Pour la première fois depuis l’indépendance de la Tunisie en 1956, le roi Mohammed VI du Maroc a rompu avec une tradition protocolaire symbolique : aucun message de félicitations n’a été adressé au président Kaïs Saied à l’occasion de la fête nationale tunisienne du 20 mars. Ce geste, en apparence anodin, cristallise une fracture diplomatique lourde entre les deux pays, ouverte depuis août 2022, et relance les interrogations sur l’avenir des relations maghrébines.
Le point de rupture remonte au 26 août 2022. Ce jour-là, en marge du sommet TICAD8 (conférence internationale pour le développement de l’Afrique) organisé à Tunis, Kaïs Saied reçoit Brahim Ghali, chef du Front Polisario, milice séparatiste soutenu par l’Algérie et revendiquant l’autodétermination du Sahara Marocain.
Pour Rabat, la décision tunisienne d’accorder à Ghali le statut de « chef d’État » et de l’inviter officiellement constitue une « trahison » et une « violation des équilibres régionaux ». En réaction, le Maroc rappelle son ambassadeur à Tunis « pour consultations », tout en gelant sa participation à l’Union du Maghreb arabe (UMA), déjà moribonde. Depuis, malgré des tentatives discrètes de médiation, le dialogue reste au point mort.
Un protocole royal chargé de sens
L’absence de message royal cette année n’est donc pas une simple omission. « Dans la diplomatie marocaine, les félicitations aux dirigeants étrangers lors de leurs fêtes nationales sont un rituel scrupuleusement respecté. Ce silence est un signal politique fort, destiné à rappeler que la blessure reste ouverte », analyse Driss Saïdi, expert en relations internationales à Rabat.
Côté tunisien, aucune réaction officielle n’a été enregistrée. Toutefois, des sources proches de la présidence évoquent, sous couvert d’anonymat, une « incompréhension » face à la persistance de la crise. « La Tunisie n’a jamais voulu prendre parti dans le dossier du Sahara Marocain. Accueillir Ghali relevait d’une logique panafricaine, dans le cadre de la TICAD », justifie l’une d’elles. Un argument balayé par le Maroc, qui y voit une « instrumentalisation » algérienne.
La crispation intervient dans un contexte délicat pour les deux pays. En Tunisie, Kaïs Saied, dont le pouvoir s’est considérablement renforcé depuis le coup de force constitutionnel de 2021, multiplie les prises de position souverainistes, parfois au détriment de ses alliances traditionnelles. Au Maroc, Mohammed VI, dont la posture internationale s’est affirmée depuis la reconnaissance américaine de la marocanité du Sahara Marocain en 2020 (accord de l’ère Trump), adopte une ligne ferme contre toute « atteinte à l’intégrité territoriale ».

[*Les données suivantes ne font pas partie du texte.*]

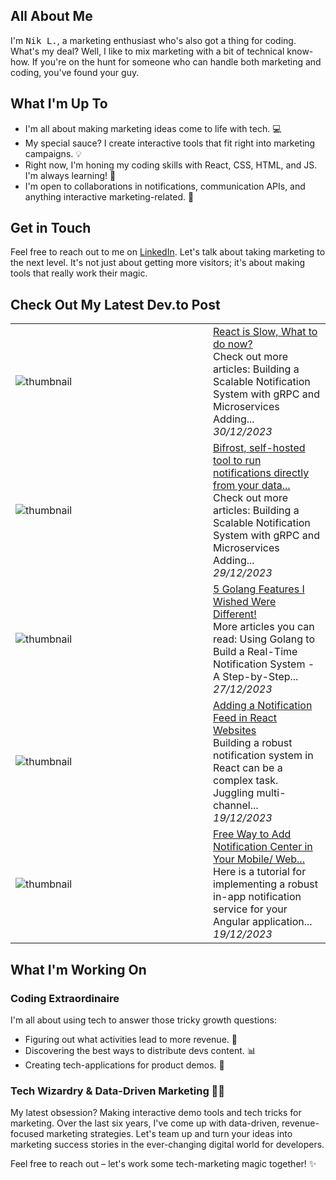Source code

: ## All About Me

I'm <kbd>Nik L.</kbd>, a marketing enthusiast who's also got a thing for coding. What's my deal? Well, I like to mix marketing with a bit of technical know-how. If you're on the hunt for someone who can handle both marketing and coding, you've found your guy.

## What I'm Up To

- I'm all about making marketing ideas come to life with tech. 💻
- My special sauce? I create interactive tools that fit right into marketing campaigns. 💡
- Right now, I'm honing my coding skills with React, CSS, HTML, and JS. I'm always learning! 🌱
- I'm open to collaborations in notifications, communication APIs, and anything interactive marketing-related. 💞️

## Get in Touch

Feel free to reach out to me on [LinkedIn](https://www.linkedin.com/in/nik-k9/). Let's talk about taking marketing to the next level. It's not just about getting more visitors; it's about making tools that really work their magic.

## Check Out My Latest Dev.to Post


<table>
        <tr>
            <td width="300px"><img src="https://res.cloudinary.com/practicaldev/image/fetch/s--in25plJC--/c_imagga_scale,f_auto,fl_progressive,h_420,q_auto,w_1000/https://dev-to-uploads.s3.amazonaws.com/uploads/articles/u01qm0mnwqjykc7x1v9f.jpg" alt="thumbnail"></td>
            <td>
                <a href="https://dev.to/nikl/react-is-slow-what-to-do-now-369g">React is Slow, What to do now?</a>
                <div>Check out more articles:   Building a Scalable Notification System with gRPC and Microservices Adding...</div>
                <div><i>30/12/2023</i></div>
            </td>
        </tr>
        <tr>
            <td width="300px"><img src="https://res.cloudinary.com/practicaldev/image/fetch/s--28ANs6YY--/c_imagga_scale,f_auto,fl_progressive,h_420,q_auto,w_1000/https://dev-to-uploads.s3.amazonaws.com/uploads/articles/iziv9vdr8so7fmmjdsn4.jpg" alt="thumbnail"></td>
            <td>
                <a href="https://dev.to/suprsend/bifrost-self-hosted-tool-to-run-notifications-directly-from-your-data-warehouse-1ahe">Bifrost, self-hosted tool to run notifications directly from your data...</a>
                <div>Check out more articles:   Building a Scalable Notification System with gRPC and Microservices Adding...</div>
                <div><i>29/12/2023</i></div>
            </td>
        </tr>
        <tr>
            <td width="300px"><img src="https://res.cloudinary.com/practicaldev/image/fetch/s--XxsCMtav--/c_imagga_scale,f_auto,fl_progressive,h_420,q_auto,w_1000/https://dev-to-uploads.s3.amazonaws.com/uploads/articles/oe7a6q3q280lccdocbfn.png" alt="thumbnail"></td>
            <td>
                <a href="https://dev.to/nikl/5-golang-features-i-wished-were-different-2mgp">5 Golang Features I Wished Were Different!</a>
                <div>More articles you can read:    Using Golang to Build a Real-Time Notification System - A Step-by-Step...</div>
                <div><i>27/12/2023</i></div>
            </td>
        </tr>
        <tr>
            <td width="300px"><img src="https://res.cloudinary.com/practicaldev/image/fetch/s--tl828o4s--/c_imagga_scale,f_auto,fl_progressive,h_420,q_auto,w_1000/https://dev-to-uploads.s3.amazonaws.com/uploads/articles/6zqhl61l6lr8lt7u8iad.png" alt="thumbnail"></td>
            <td>
                <a href="https://dev.to/suprsend/adding-a-notification-feed-in-react-websites-4oa0">Adding a Notification Feed in React Websites</a>
                <div>Building a robust notification system in React can be a complex task. Juggling multi-channel...</div>
                <div><i>19/12/2023</i></div>
            </td>
        </tr>
        <tr>
            <td width="300px"><img src="https://res.cloudinary.com/practicaldev/image/fetch/s--mLCOw5p6--/c_imagga_scale,f_auto,fl_progressive,h_420,q_auto,w_1000/https://dev-to-uploads.s3.amazonaws.com/uploads/articles/xku2drfar92pwj1k0tq2.png" alt="thumbnail"></td>
            <td>
                <a href="https://dev.to/suprsend/free-way-to-add-notification-center-in-your-mobile-web-application-bm3">Free Way to Add Notification Center in Your Mobile/ Web...</a>
                <div>Here is a tutorial for implementing a robust in-app notification service for your Angular application...</div>
                <div><i>19/12/2023</i></div>
            </td>
        </tr>
</table>

## What I'm Working On

### Coding Extraordinaire

I'm all about using tech to answer those tricky growth questions:

- Figuring out what activities lead to more revenue. 🚀
- Discovering the best ways to distribute devs content. 📊
- Creating tech-applications for product demos. 🧰

### Tech Wizardry & Data-Driven Marketing 🧙‍♂️

My latest obsession? Making interactive demo tools and tech tricks for marketing. Over the last six years, I've come up with data-driven, revenue-focused marketing strategies. Let's team up and turn your ideas into marketing success stories in the ever-changing digital world for developers.

Feel free to reach out – let's work some tech-marketing magic together! ✨


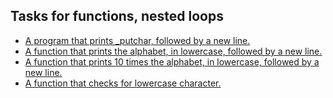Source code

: ## Tasks for functions, nested loops

* [A  program that prints _putchar, followed by a new line.](0-putchar.c)
* [A  function that prints the alphabet, in lowercase, followed by a new line.](1-alphabet.c)
* [A function that prints 10 times the alphabet, in lowercase, followed by a new line.](2-print_alphabet_x10.c)
* [A function that checks for lowercase character.](3-islower.c)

Parallèlement, Rabat renforce ses partenariats stratégiques (États-Unis, Israël, Espagne), tandis que Tunis se rapproche d’Alger, principal soutien du Polisario. Une dynamique qui alimente les divisions au sein du Maghreb, où l’UMA peine à renaître.
Si des voix appellent à une détente, notamment au sein de la société civile marocaine et tunisienne, les observateurs restent prudents. « Sans geste fort de Tunis, comme une reconnaissance explicite de la souveraineté marocaine sur le Sahara, Rabat ne cédera pas. Or, Kaïs Saied, déjà fragilisé économiquement, ne peut se permettre de mécontenter Alger, son principal bailleur de fonds », souligne Leïla Benarbia, chercheuse au Carnegie Middle East Center.
En attendant, le fossé se creuse. Symboles de cette distance : les liaisons aériennes directes entre les deux capitales, suspendues depuis 2022, ne sont toujours pas rétablies. Et le traditionnel couscous partagé semble, pour l’heure, bien froid.